# Task goal:
Set down exactly the lines in the records below that run from the line with "left knee: (1574, 953)" to the line with "right back paw: (1539, 1016)", inclusive, and nothing more.

═══ Records for the task ═══

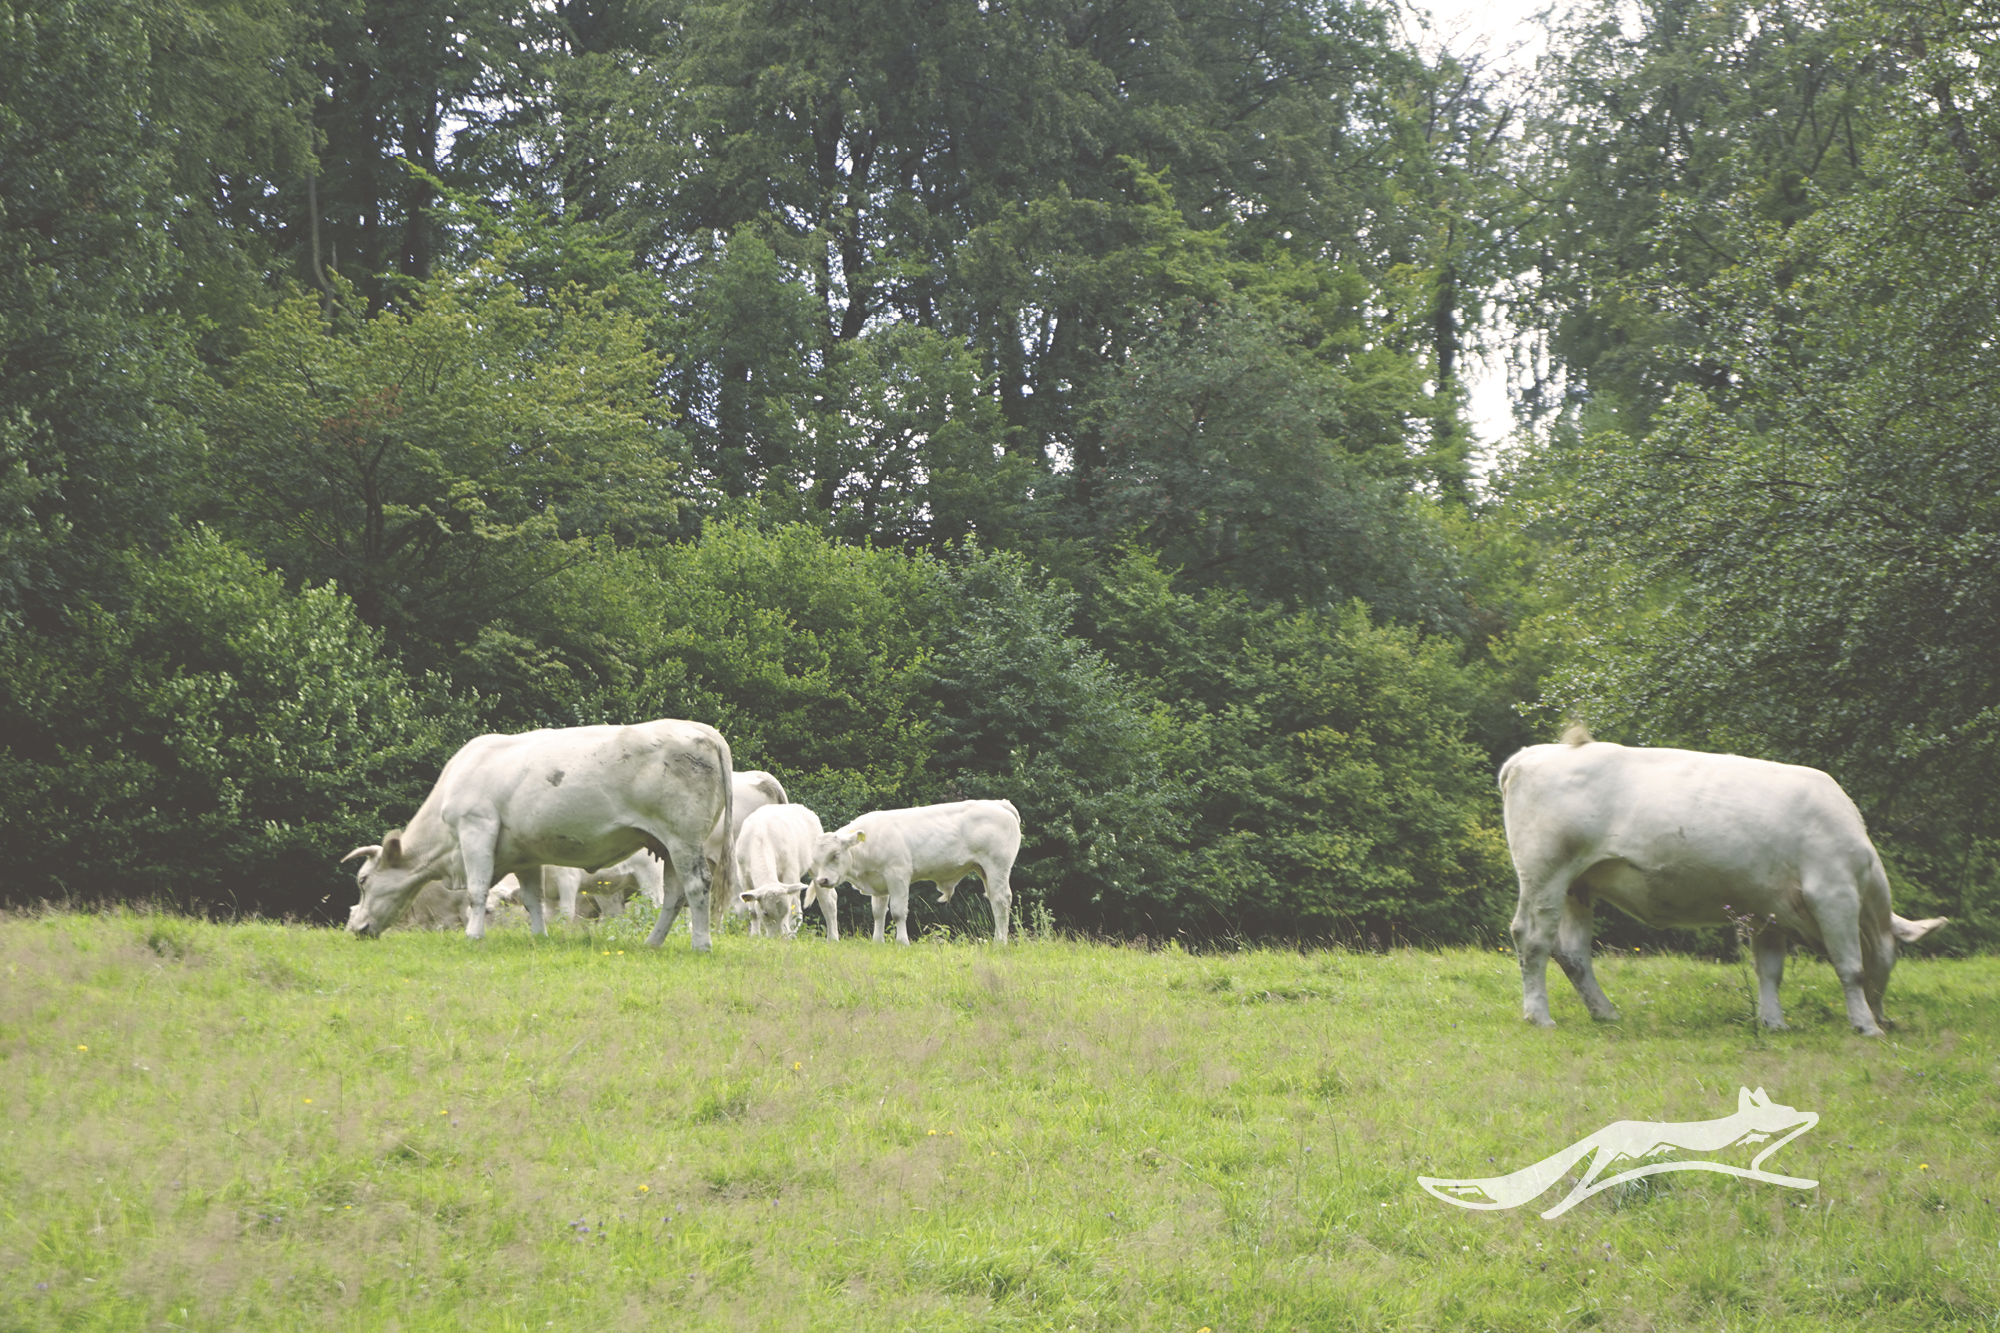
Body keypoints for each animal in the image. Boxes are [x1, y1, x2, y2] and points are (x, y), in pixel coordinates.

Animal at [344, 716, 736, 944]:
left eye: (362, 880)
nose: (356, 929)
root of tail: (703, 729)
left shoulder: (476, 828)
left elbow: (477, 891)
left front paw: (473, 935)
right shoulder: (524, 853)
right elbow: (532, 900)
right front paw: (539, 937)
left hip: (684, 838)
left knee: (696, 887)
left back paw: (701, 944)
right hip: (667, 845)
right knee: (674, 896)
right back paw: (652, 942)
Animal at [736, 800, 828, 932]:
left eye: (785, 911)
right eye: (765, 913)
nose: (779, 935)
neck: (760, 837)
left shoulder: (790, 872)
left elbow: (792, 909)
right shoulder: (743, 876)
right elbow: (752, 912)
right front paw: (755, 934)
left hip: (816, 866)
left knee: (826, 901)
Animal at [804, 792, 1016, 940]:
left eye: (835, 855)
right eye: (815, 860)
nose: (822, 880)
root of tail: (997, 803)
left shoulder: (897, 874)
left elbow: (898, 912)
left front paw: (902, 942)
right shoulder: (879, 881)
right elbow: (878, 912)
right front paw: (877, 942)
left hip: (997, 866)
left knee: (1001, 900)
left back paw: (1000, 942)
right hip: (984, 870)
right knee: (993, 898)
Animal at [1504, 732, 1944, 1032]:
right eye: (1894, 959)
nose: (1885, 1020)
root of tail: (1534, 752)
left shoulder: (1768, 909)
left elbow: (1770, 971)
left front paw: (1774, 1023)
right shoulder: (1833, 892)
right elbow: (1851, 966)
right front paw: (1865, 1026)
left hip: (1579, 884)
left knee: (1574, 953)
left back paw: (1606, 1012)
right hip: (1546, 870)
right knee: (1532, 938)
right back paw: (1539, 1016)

═══
═══ Records for the task ═══

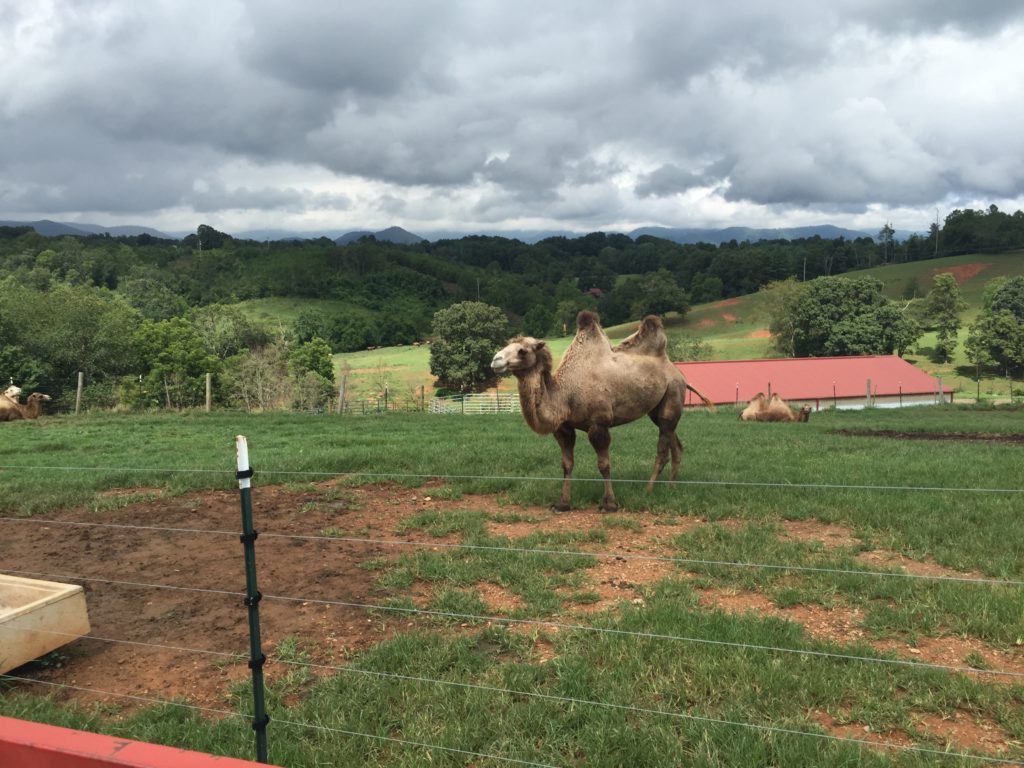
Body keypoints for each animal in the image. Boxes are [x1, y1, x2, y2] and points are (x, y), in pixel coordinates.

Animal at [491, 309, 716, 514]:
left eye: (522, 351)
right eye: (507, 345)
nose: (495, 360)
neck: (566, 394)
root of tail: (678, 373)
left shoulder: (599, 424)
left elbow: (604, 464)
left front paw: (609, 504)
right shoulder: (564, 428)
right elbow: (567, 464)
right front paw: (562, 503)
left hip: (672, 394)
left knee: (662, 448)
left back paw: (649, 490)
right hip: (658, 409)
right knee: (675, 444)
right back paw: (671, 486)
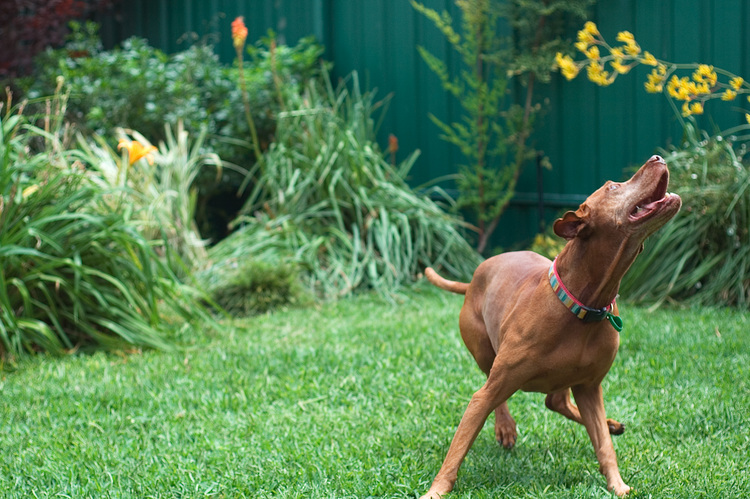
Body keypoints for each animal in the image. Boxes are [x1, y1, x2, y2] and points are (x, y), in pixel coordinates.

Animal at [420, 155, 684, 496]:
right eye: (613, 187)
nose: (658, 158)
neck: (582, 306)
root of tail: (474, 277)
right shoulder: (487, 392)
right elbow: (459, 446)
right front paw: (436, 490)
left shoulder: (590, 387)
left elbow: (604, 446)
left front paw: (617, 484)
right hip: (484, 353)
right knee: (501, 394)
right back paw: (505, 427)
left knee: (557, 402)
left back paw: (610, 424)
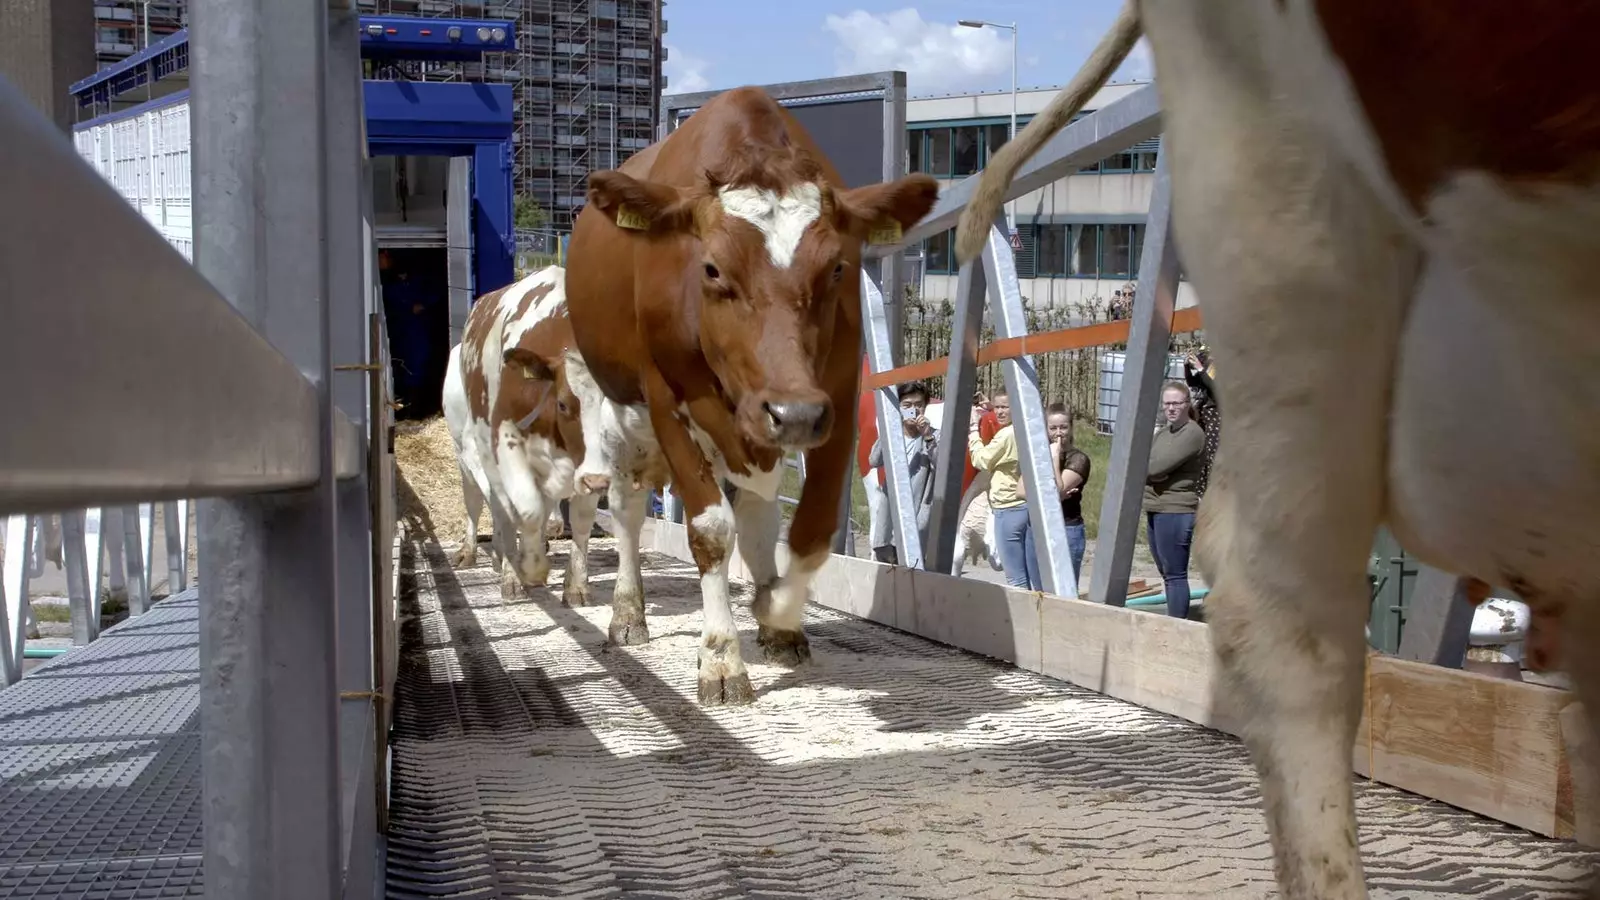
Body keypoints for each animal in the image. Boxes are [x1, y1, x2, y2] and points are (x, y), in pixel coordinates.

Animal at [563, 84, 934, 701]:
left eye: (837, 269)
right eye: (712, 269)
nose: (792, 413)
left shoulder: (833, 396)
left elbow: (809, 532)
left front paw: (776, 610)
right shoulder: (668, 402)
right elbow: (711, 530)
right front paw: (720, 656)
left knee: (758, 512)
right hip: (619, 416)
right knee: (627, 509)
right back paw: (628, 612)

═══

# Output below:
left knee: (1574, 953)
left back paw: (1606, 1012)
right hip: (1546, 870)
right knee: (1532, 938)
right back paw: (1539, 1016)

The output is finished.